### YOUR OBJECTIVE:
Copy the passage on Django query expressions, starting with "query is the" and going on through "for multi-join scenarios.", substituting "multi-join situations" for "multi-join scenarios".

### SELECTED PASSAGE:
**********

Note that output_field is only required when Django is unable to determine what field type the result should be. Complex expressions that mix field types should define the desired output_field. For example, adding an IntegerField() and a FloatField() together should probably have output_field=FloatField() defined.

Changed in Django 1.8:

output_field is a new parameter.

The **extra kwargs are key=value pairs that can be interpolated into the template attribute.

New in Django 1.8:

Aggregate functions can now use arithmetic and reference multiple model fields in a single function.

Creating your own Aggregate Functions

Creating your own aggregate is extremely easy. At a minimum, you need to define function, but you can also completely customize the SQL that is generated. Here’s a brief example:

class Count(Aggregate):
    # supports COUNT(distinct field)
    function = 'COUNT'
    template = '%(function)s(%(distinct)s%(expressions)s)'

    def __init__(self, expression, distinct=False, **extra):
        super(Count, self).__init__(
            expression,
            distinct='DISTINCT ' if distinct else '',
            output_field=IntegerField(),
            **extra)

Value() expressions

class Value(value, output_field=None)

A Value() object represents the smallest possible component of an expression: a simple value. When you need to represent the value of an integer, boolean, or string within an expression, you can wrap that value within a Value().

You will rarely need to use Value() directly. When you write the expression F('field') + 1, Django implicitly wraps the 1 in a Value(), allowing simple values to be used in more complex expressions.

The value argument describes the value to be included in the expression, such as 1, True, or None. Django knows how to convert these Python values into their corresponding database type.

The output_field argument should be a model field instance, like IntegerField() or BooleanField(), into which Django will load the value after it’s retrieved from the database. Usually no arguments are needed when instantiating the model field as any arguments relating to data validation (max_length, max_digits, etc.) will not be enforced on the expression’s output value.

Conditional expressions

New in Django 1.8.

Conditional expressions allow you to use if ... elif ... else logic in queries. Django natively supports SQL CASE expressions. For more details see Conditional Expressions.

Technical Information

Below you’ll find technical implementation details that may be useful to library authors. The technical API and examples below will help with creating generic query expressions that can extend the built-in functionality that Django provides.

Expression API

Query expressions implement the query expression API, but also expose a number of extra methods and attributes listed below. All query expressions must inherit from ExpressionNode() or a relevant subclass.

When a query expression wraps another expression, it is responsible for calling the appropriate methods on the wrapped expression.

class ExpressionNode
contains_aggregate

Tells Django that this expression contains an aggregate and that a GROUP BY clause needs to be added to the query.

resolve_expression(query=None, allow_joins=True, reuse=None, summarize=False)

Provides the chance to do any pre-processing or validation of the expression before it’s added to the query. resolve_expression() must also be called on any nested expressions. A copy() of self should be returned with any necessary transformations.

query is the backend query implementation.

allow_joins is a boolean that allows or denies the use of joins in the query.

reuse is a set of reusable joins for multi-join scenarios.

summarize is a boolean that, when True, signals that the query being computed is a terminal aggregate query.

get_source_expressions()

**********

### Human keypoint data:
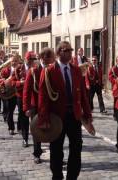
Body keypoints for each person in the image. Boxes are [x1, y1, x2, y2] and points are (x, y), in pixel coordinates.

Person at [37, 41, 92, 180]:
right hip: (57, 117)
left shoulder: (76, 70)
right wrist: (44, 119)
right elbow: (43, 96)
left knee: (76, 147)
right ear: (58, 52)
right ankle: (57, 176)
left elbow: (83, 94)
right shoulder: (49, 71)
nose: (69, 53)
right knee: (56, 149)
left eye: (70, 50)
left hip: (74, 116)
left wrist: (87, 114)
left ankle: (72, 176)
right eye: (66, 50)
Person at [23, 48, 55, 164]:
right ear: (43, 58)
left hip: (50, 104)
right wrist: (26, 108)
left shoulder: (53, 69)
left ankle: (55, 155)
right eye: (50, 57)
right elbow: (26, 90)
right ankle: (37, 153)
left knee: (53, 129)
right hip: (35, 105)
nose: (52, 60)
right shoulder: (33, 71)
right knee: (36, 129)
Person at [14, 52, 35, 142]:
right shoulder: (19, 68)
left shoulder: (36, 68)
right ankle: (25, 138)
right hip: (21, 96)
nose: (31, 61)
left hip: (33, 97)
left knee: (34, 119)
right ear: (26, 59)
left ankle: (37, 142)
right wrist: (20, 83)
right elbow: (12, 82)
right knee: (24, 117)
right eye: (30, 59)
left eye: (33, 59)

**********

### OUTPUT BELOW:
query is the backend query implementation.

allow_joins is a boolean that allows or denies the use of joins in the query.

reuse is a set of reusable joins for multi-join situations.